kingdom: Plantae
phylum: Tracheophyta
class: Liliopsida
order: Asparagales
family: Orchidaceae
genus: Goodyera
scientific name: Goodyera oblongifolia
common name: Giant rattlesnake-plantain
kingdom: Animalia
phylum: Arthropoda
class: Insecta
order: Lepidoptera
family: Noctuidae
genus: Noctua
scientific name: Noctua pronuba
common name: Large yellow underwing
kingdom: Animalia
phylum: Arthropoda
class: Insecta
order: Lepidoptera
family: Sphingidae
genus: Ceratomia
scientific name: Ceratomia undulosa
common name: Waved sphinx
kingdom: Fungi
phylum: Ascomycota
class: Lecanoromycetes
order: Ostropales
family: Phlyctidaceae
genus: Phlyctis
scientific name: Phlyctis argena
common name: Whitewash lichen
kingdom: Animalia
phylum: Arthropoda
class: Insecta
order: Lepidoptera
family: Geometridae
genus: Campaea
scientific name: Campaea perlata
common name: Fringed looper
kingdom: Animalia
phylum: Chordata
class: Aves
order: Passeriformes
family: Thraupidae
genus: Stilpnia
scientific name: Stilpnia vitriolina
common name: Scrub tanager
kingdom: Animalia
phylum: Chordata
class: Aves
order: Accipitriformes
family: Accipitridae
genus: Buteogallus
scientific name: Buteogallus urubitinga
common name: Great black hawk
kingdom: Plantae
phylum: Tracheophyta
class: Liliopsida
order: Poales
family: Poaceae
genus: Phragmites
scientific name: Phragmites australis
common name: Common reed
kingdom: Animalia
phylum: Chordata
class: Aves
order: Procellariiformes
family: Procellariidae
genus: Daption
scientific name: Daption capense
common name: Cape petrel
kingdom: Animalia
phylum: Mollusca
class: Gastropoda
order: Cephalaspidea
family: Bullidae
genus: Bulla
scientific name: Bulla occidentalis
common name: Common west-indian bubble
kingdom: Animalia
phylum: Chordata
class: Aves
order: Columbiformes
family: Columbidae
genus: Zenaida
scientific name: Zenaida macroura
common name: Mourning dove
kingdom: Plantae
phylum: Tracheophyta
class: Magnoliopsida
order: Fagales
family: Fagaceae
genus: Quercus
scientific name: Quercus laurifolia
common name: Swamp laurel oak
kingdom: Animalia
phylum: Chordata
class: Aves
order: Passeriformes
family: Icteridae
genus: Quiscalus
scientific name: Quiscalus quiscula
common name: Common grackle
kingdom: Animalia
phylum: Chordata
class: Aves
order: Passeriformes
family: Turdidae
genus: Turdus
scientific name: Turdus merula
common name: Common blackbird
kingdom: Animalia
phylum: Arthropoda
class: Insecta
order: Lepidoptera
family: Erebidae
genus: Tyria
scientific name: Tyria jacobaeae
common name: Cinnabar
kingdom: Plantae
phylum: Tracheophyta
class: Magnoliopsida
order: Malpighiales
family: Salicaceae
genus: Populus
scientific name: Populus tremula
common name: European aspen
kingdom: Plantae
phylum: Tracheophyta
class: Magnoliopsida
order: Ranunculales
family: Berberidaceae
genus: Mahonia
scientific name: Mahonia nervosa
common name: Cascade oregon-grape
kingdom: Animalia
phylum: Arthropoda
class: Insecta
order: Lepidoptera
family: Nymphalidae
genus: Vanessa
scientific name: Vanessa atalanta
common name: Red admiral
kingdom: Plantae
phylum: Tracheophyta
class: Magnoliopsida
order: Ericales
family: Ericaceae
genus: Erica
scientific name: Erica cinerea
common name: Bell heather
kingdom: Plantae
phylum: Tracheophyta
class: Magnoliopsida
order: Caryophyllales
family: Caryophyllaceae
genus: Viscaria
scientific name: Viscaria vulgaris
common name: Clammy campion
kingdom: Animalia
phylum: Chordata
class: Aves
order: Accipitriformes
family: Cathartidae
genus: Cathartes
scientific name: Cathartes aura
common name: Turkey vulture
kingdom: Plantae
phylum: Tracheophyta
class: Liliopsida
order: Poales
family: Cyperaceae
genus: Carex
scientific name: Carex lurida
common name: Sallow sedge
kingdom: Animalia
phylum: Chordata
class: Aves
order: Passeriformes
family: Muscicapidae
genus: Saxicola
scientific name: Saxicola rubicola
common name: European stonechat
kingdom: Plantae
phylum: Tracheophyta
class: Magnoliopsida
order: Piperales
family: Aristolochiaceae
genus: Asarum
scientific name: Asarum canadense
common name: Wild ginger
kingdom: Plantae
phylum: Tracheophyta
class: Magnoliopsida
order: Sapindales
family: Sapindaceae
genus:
--*--
TASK INSTRUCTIONS:
In the data above, rewrite everything from the line containing "genus: Daption" down to the line containing "common name: Mourning dove", putting "binomial name" wherever "scientific name" appears and keeping all else the same.

COMPLETED EXERCISE:
genus: Daption
binomial name: Daption capense
common name: Cape petrel
kingdom: Animalia
phylum: Mollusca
class: Gastropoda
order: Cephalaspidea
family: Bullidae
genus: Bulla
binomial name: Bulla occidentalis
common name: Common west-indian bubble
kingdom: Animalia
phylum: Chordata
class: Aves
order: Columbiformes
family: Columbidae
genus: Zenaida
binomial name: Zenaida macroura
common name: Mourning dove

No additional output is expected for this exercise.